Реализация «скрытых возможностей» западного пути развития, при творческом восприятии античного (а также некотором влиянии арабского и византийского) наследия, и привела к тому обновлению Западнохристианского мира, которое произошло в канун Нового времени и привело вскоре к победе принципов рационализма и индивидуализма, утилитаризма и меркантильности, буржуазных отношений и парламентаризма, индустриального производства и пр. А поскольку капиталистическая экономика по своей природе ориентирована на расширенное воспроизводство, экспансия Запада, особенно со времен промышленного переворота в Англии, выглядит совершенно естественной и закономерной. Полное раскрытие возможностей западного пути развития в прошедшем столетии произошло в США.
Однако не следует игнорировать тот очевидный для второй половины XX в. факт, что индустриально–частнособственническая природа Запада постепенно меняется именно в сторону усиления элементов бюрократизма и государственного патернализма, относительно чего еще в начале названного столетия предостерегал М. Вебер. Наиболее развитые страны приобретают вид общества с социально ориентированной рыночной экономикой (весьма далекой от классического капитализма времен А. Смита и К. Маркса). Государство становится ответственным за социальную защиту населения, что сближает его деятельность с выполнением аналогичных функций (более носивших характер лозунгов, чем реальных дел) прежних государств «соцлагеря». Подобные тенденции были зафиксированы западными учеными (Дж.
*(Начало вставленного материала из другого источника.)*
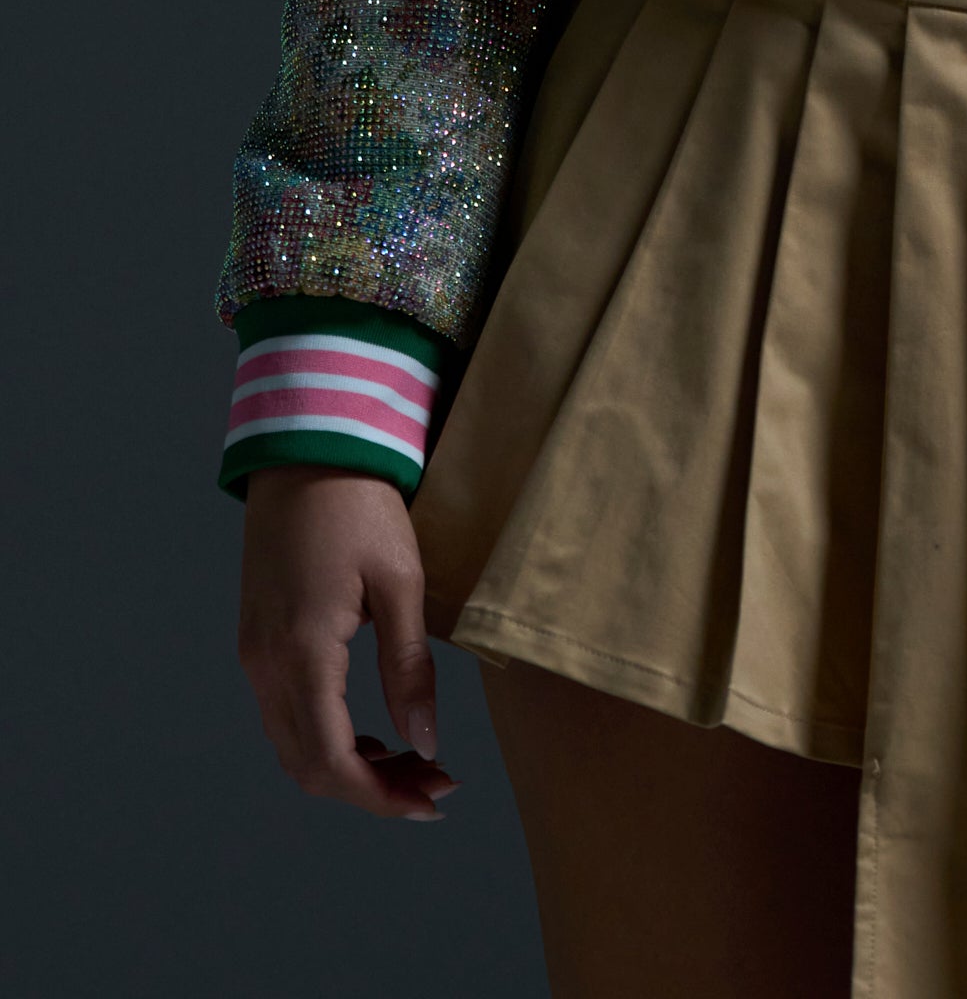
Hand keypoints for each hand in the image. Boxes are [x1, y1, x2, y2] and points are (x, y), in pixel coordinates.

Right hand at [238, 466, 458, 818]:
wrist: (304, 447)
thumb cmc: (358, 503)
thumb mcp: (400, 579)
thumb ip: (408, 666)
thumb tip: (425, 740)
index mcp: (301, 653)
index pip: (332, 761)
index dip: (381, 796)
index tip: (432, 800)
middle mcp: (265, 665)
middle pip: (308, 766)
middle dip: (371, 790)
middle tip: (433, 785)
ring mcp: (253, 653)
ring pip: (293, 746)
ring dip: (349, 767)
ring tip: (412, 761)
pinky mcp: (255, 639)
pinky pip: (284, 714)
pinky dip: (327, 738)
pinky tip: (372, 731)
Гелбрайт, Р. Арон, П. Сорокин и др.) уже в 60‑х годах в виде модной тогда «теории конвергенции» (в основу которой была положена идея о постепенном сглаживании экономических, политических и идеологических различий между капиталистической и социалистической общественными системами).
Как справедливо отмечает А. А. Зиновьев, идея конвергенции отразила объективную тенденцию западного общества к усилению сферы коммунальности, выразившейся в возрастании роли государства в экономике, в создании класса менеджеров, в усилении элементов планирования, расширении общественного сектора и увеличении социальной роли государства54. Все это объективно ведет к всесторонней бюрократизации современного западного общества. Насколько далеко зайдет этот процесс в наступившем столетии, предугадать трудно. Однако наличие глобальной тенденции бюрократизации, при безусловном сокращении удельного веса частнособственнических отношений в их классической форме, дает повод задуматься над перспективами западного пути развития. К. Маркс оказался прав в прогнозе относительно грядущего обобществления производства, однако протекание этого процесса пошло по совершенно иному, чем ему казалось, пути — и на Западе, и там, где были предприняты попытки «построения коммунизма».
Не лишне было бы задуматься над тем, имеет ли западный путь развития с отмеченными выше его базовыми характеристиками потенции для дальнейшего саморазвития на прежних частнособственническо–индивидуалистическо–рационалистических основаниях, или же его ждет перерождение в государствоцентрическую, проще — государственно–тоталитарную, структуру в духе антиутопий Дж. Оруелла, О. Хаксли и Р. Бредбери? В таком случае крах национал–социализма вовсе не перечеркивает возможности его повторения, причем на принципиально более высоком организационно–техническом уровне.
Сказанное позволяет если не утверждать, то, по крайней мере, предполагать, что на рубеже II и III тыс. под вопросом оказывается возможность дальнейшего удержания прежних приоритетов развития не только восточных, государствоцентрических, но и западных, индивидоцентрических обществ. Эта проблема, как кажется, не случайно совпадает с окончанием эпохи существования отдельных региональных цивилизаций и формированием глобальной мировой макроцивилизационной системы. В ее рамках, даже при нынешнем западном доминировании, в качестве основных структурных блоков, преображаясь и модифицируясь, сохраняются традиционные цивилизационные миры.
Восточный и западный пути развития пронизывают историю ранних и зрелых (традиционных) цивилизаций. При этом восточный явно исчерпывает потенции саморазвития приблизительно к средневековью (еще до эпохи монгольских завоеваний), тогда как второй лишь с недавнего времени начинает раскрывать свои скрытые возможности, в полной мере реализующиеся в последние два–три столетия. Остается открытым вопрос: в какой степени можно говорить об исчерпании возможностей развития обществ западного пути на их собственных традиционных основаниях (индивидуализм, рационализм, утилитаризм и пр.)? Похоже, что эти потенции исчерпались уже во второй четверти XX в., с чем и можно соотносить великие мировые потрясения 1929–1945 гг. — от начала Мирового экономического кризиса до конца Второй мировой войны.